“Corporate Citizenship is a recognition that a business, corporation or business-like organisation, has social, cultural and environmental responsibilities to the community in which it seeks a licence to operate, as well as economic and financial ones to its shareholders or immediate stakeholders. Corporate citizenship involves an organisation coming to terms with the need for often radical internal and external changes, to better meet its responsibilities to all of its stakeholders (direct or indirect), to establish, and maintain, sustainable success for the organisation, and, because of that success, to achieve long term sustainable success for the community at large.” (Corporate Citizen Research Unit at Deakin University in Australia)
From the above definition, it becomes clear that an organisation should be fully aware of its responsibilities and what needs to be done to fulfil these responsibilities. Today, we look closely into Uber – who in recent times has struggled in the security and privacy of both its customers and drivers – to determine if its actions have displayed efforts towards good corporate citizenship, or otherwise. Forming the basis of our inquiry is the article published by Reveal in December 2016, where Ward Spangenberg, a former security professional with Uber, was reported to have said, “Uber’s lack of security regarding its customer data was resulting in Uber employees being able to track high profile politicians, celebrities, and even personal acquaintances of Uber employees, including ex-boyfriends/girlfriends, and ex-spouses.” That raises a huge red flag!
Uber was founded in March, 2009 by Travis Kalanick and Garret Camp in San Francisco, California, USA. Ever since its launch in May 31, 2010, the company has made breakthroughs in over 500 cities worldwide. In an article published by Marketing Interactive in January 2016, Uber in 2015 claimed to have completed its 1 billionth ride since its launch. Also, in October 2016, it was reported that 40 million riders used the service in a single month (Fortune Magazine, 2016). Clearly, Uber has gained and maintained success since its launch.

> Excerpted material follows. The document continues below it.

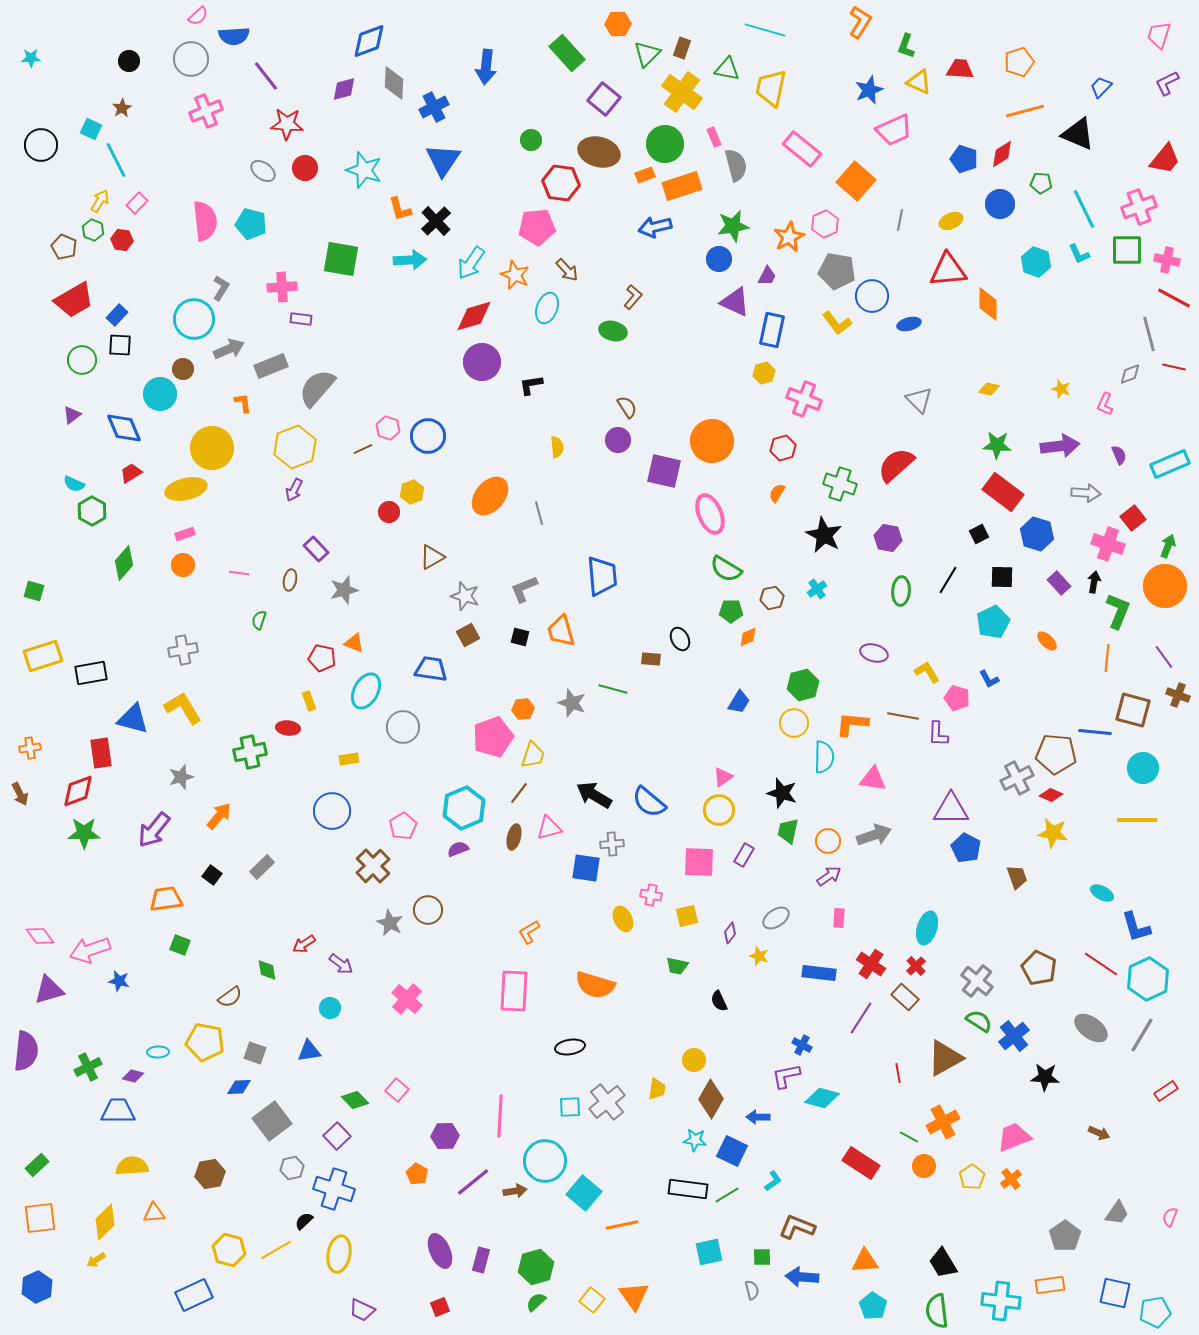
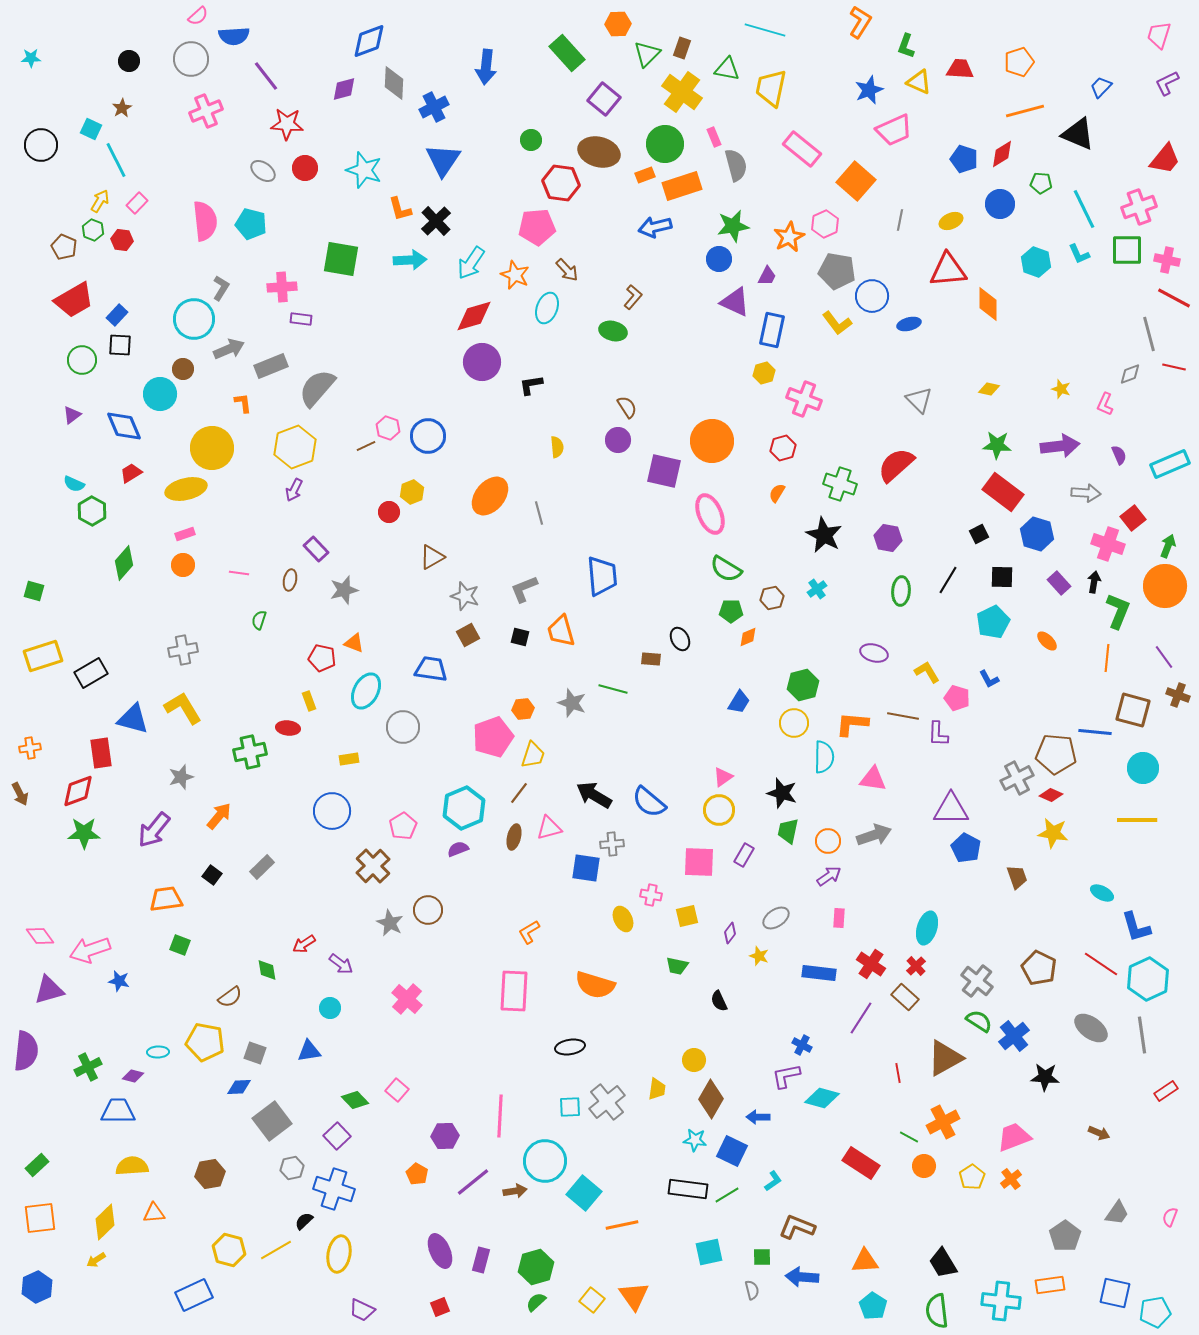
blue diamond at (124, 428): moved 2 px up
brown line at (363, 449): moved 3 px right, 3 px up
black rectangle at (91, 673): rotated 20 degrees counterclockwise
gray line at (1142, 1035): rotated 39 degrees counterclockwise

However, along with its success in many countries of the world – including Nigeria – it has suffered some criticism. In cities such as Paris, Costa Rica, Brazil, Indonesia and Cape Town, the local taxi drivers operating have protested Uber, and even attacked some of its drivers. These local drivers have acted in response to the threat that Uber has bitten off a significant chunk of the market, threatening their major source of income; and in some cases, Uber failed to meet and liaise with these drivers. Therein lies the first mistake: before entering the local community, Uber should have taken the requisite steps to fully understand the space in which it wanted to operate and adopted an attendant market strategy.
Moving on to the major issue here, concerns regarding customer privacy had been raised even before the comment by Spangenberg reference earlier. In an article by TechCrunch in 2014, Senator Al Franken, Chairman of the Subcommittee on Privacy, Technology, and the Law had in a public letter to Uber CEO, Travis Kalanick, stated, “I am especially troubled because there appears to be evidence of practices inconsistent with the policy [Uber spokesperson] Ms. Hourajian articulated. It has been reported that a tool known as ‘God view’ is ‘widely available to most Uber corporate employees’ and allows employees to track the location of Uber customers who have requested car service.” This is especially troubling in recent times where security has become a national concern, especially in Nigeria. If Uber is unable to protect the data of its users, or communicate its efforts at doing so, the reputation will continue to inadvertently take blows to its reputation, but more importantly, will lose its credibility as a responsible business or a trustworthy partner.
In an article published in February 2015 by ArcTechnica, Uber’s Managing Counsel of Data Privacy, Katherine Tassi, revealed that it had suffered a data breach more than nine months before, where driver names and license plate information on approximately 50,000 drivers were disclosed. While this breach was discovered by Uber in September 2014, it reportedly waited close to five months before notifying the affected drivers. By doing so, Uber left its drivers vulnerable to attack for close to 5 months, with no forewarning or instruction to take extra precautions. As Claire Gartland, of the Electronic Privacy Information Center so succinctly put it, “The idea that Uber is so cavalierly taking very little responsibility for protecting your information should be concerning to everyone” (Reveal, 2016)
Though Uber has enjoyed success over the years, and has penetrated large cities worldwide, there are still numerous doubts as to whether it is meeting up to its responsibilities as a good corporate citizen. Its users’ privacy and safety should be its number one concern, yet it seems to have failed to fully grasp the importance of this issue to its stakeholders, and blatantly positions itself with constant privacy controversy.
Summarily, it is interesting to see how the story unfolds, particularly because of the significance of data security and privacy to technology companies in building a sustainable business. As more awareness is raised over Uber’s infractions, we expect to see the company face strict regulations in countries that will inspire it to revaluate its current somewhat flippant attitude, and make the requisite steps towards compliance. Same goes for other organisations: as a responsible corporate citizen, you should strive towards sustainable success through inclusive and progressive business practices that your stakeholders can trust. It is crucial to remember that corporate citizenship should be treated with the highest regard.